Open Lukasa opened this issue 2 years ago • 3 comments

In #1935 I removed NIO as a dependency of a number of our library targets. This unfortunately led to some downstream breakage in modules that were (incorrectly) assuming they could import NIO without expressing a dependency on it in their Package.swift, e.g. swift-server/swift-aws-lambda-runtime#218.

While a forums thread (https://forums.swift.org/t/semantic-versioning-should-removing-a-dependency-be-a-semver-major/51179) is ongoing to discuss the implications of this, we re-added the dependency to our library targets in #1937. Based on the outcome of that thread, we should determine when the appropriate event is to remove them, and do so.

For now I'm filing this as a major and scheduling it for 3.0, but if the thread concludes that earlier is suitable, we may bring this forward.

Lukasa avatar Aug 16 '21 08:08 Lukasa

Alternative would be to wait until https://github.com/apple/swift-package-manager/pull/3562 is done and we no longer support swift versions before that.
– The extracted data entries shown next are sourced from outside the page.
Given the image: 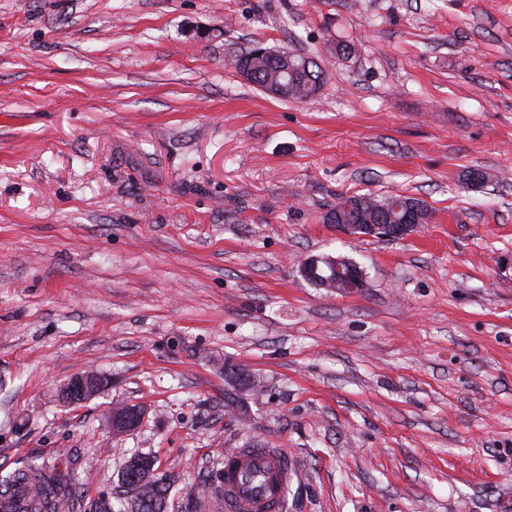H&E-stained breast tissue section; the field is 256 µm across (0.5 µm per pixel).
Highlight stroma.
I'll use <instances>...</instances> for the list:
<instances>
[{
	"label": "stroma",
	"mask_w": 512,
	"mask_h": 512,
	"mask_svg": "<svg viewBox=\"0 0 512 512\" xmlns=\"http://www.w3.org/2000/svg\"><path fill=\"white\" fill-rule=\"evenodd\" d=\"M258 42L312 57L317 95L245 81ZM353 193L429 219L344 235ZM324 254L367 288L304 280ZM87 370L111 387L61 402ZM248 442L289 450L288 512L512 495V0H0V471L119 512L145 453L182 512ZM406 202L408 203L404 205L402 215L401 212L397 213L395 208ZM413 202L420 207L421 218L419 216V207ZM384 208L387 209L392 224H377L375 223L376 217H373L372 221L368 219V224H359L358 217L360 216L361 210H371L373 213L379 214ZM336 210L347 218L348 223L354 222L355 224H342V216L340 213H336V216L331 214L328 219L326 214L328 224H336V228L339 231L349 236L362 238H407L421 227L422 224L420 223L422 221L426 223V220L429 218V210L423 200L402 194H391L381 198L372 194L340 197L336 206L331 211ZM397 221L398 224H395ZM358 231H364V233H358ZM144 416L141 406L122 403L115 408L113 405L109 411V424L113 434H125L138 428Z\"/></svg>",
	"instance_id": "obj_1"
}]
</instances>
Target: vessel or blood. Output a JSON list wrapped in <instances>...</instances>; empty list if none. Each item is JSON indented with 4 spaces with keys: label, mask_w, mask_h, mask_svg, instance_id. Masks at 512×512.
I'll list each match as a JSON object with an SVG mask.
<instances>
[{
    "label": "vessel or blood",
    "mask_w": 512,
    "mask_h": 512,
    "mask_svg": "<svg viewBox=\"0 0 512 512\" xmlns=\"http://www.w3.org/2000/svg\"><path fill=\"white\" fill-rule=\"evenodd\" d=\"M219 496L224 512H286L292 459L287 449L246 445L225 450Z\"/></svg>",
    "instance_id": "b4317fda"
}]
</instances>
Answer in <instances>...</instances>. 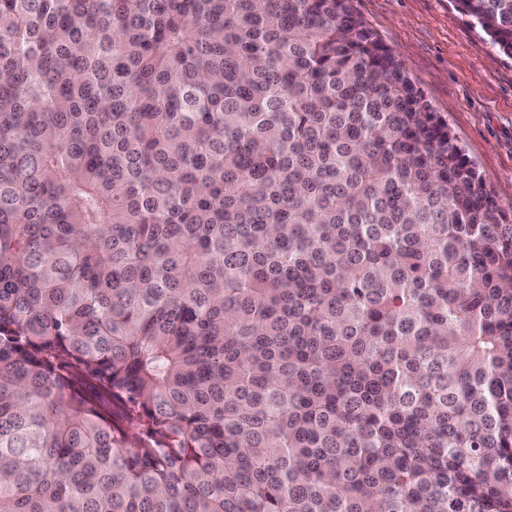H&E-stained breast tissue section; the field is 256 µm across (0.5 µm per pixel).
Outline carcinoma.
<instances>
[{"label":"carcinoma","mask_w":512,"mask_h":512,"mask_svg":"<svg viewBox=\"0 0 512 512\" xmlns=\"http://www.w3.org/2000/svg\"><path fill=\"white\" fill-rule=\"evenodd\" d=\"M0 512H512V224L353 0H0Z\"/></svg>","instance_id":"obj_1"}]
</instances>
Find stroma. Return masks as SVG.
I'll return each instance as SVG.
<instances>
[{"label": "stroma", "mask_w": 512, "mask_h": 512, "mask_svg": "<svg viewBox=\"0 0 512 512\" xmlns=\"http://www.w3.org/2000/svg\"><path fill=\"white\" fill-rule=\"evenodd\" d=\"M448 123L512 222V56L493 48L453 0H354Z\"/></svg>", "instance_id": "obj_1"}]
</instances>
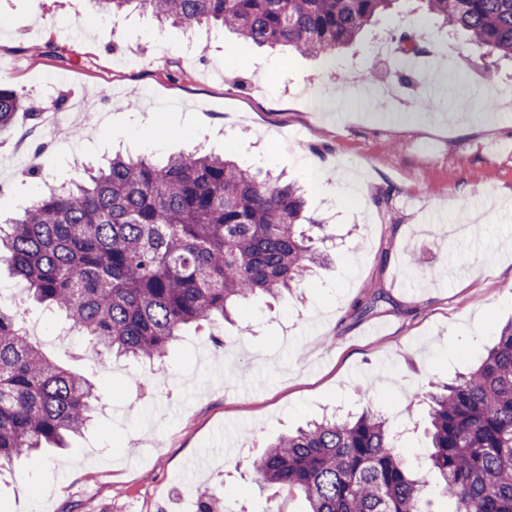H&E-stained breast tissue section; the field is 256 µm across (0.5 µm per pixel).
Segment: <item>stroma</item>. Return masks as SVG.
<instances>
[{"mask_svg": "<svg viewBox=\"0 0 512 512\" xmlns=\"http://www.w3.org/2000/svg\"><path fill=\"white\" fill-rule=\"evenodd\" d=\"M0 12L10 19L0 76L83 129L69 137L23 111L0 131L1 217L42 183H69L113 153L199 149L302 187L329 256L301 288L186 328L163 361L107 369L85 337L53 341L59 315L1 267L0 292L17 291L41 351L94 382L106 407L70 449L21 458L0 477V512H199L205 496L240 512H307L299 492L259 483L252 462L279 434L366 406L401 431L406 466L426 472L417 393L468 372L512 320V63L415 0H399L329 60L246 48L230 33L138 11L101 16L93 0H0ZM64 23L78 36L60 39ZM401 32L432 52L416 95L392 104L353 75L397 76L400 55L375 51ZM43 137L56 152L16 149ZM377 287L390 302L357 316L355 302Z\"/></svg>", "mask_w": 512, "mask_h": 512, "instance_id": "obj_1", "label": "stroma"}]
</instances>
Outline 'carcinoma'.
<instances>
[{
	"mask_svg": "<svg viewBox=\"0 0 512 512\" xmlns=\"http://www.w3.org/2000/svg\"><path fill=\"white\" fill-rule=\"evenodd\" d=\"M114 17L133 7L161 21L227 29L247 44L328 56L399 0H93ZM429 16L512 61V0H419ZM25 110L0 85V130ZM293 184L197 151L164 162L116 155L51 189L10 224L0 252L39 302L103 355L165 356L183 329L228 320L257 294L303 283L320 254ZM102 393L51 362L0 306V469L81 434ZM436 473L453 512H512V323L473 371L425 392ZM259 481L300 492L307 512H427L382 413L365 409L278 437L254 460Z\"/></svg>",
	"mask_w": 512,
	"mask_h": 512,
	"instance_id": "cac0c4a2",
	"label": "carcinoma"
}]
</instances>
PeterAdams-A avatar Aug 16 '21 09:08 PeterAdams-A

I’m working on an app that depends on NIOHTTP1, and I’m getting warnings when submitting it to app review about using privacy-sensitive file timestamp APIs (NSPrivacyAccessedAPICategoryFileTimestamp). As far as I can tell, this is coming from the fact that NIOHTTP1 still depends on NIOPosix which calls some of the API that Apple lists as sensitive.

Since privacy manifests don’t allow declaring API that we include but don’t intend to use, a way to use NIOHTTP1 without also getting NIPosix would be very much appreciated!

daprice avatar Apr 01 '24 23:04 daprice

Ah this is a good call-out, and quite unfortunate. We may have to do a fairly horrible workaround here to get out of this situation.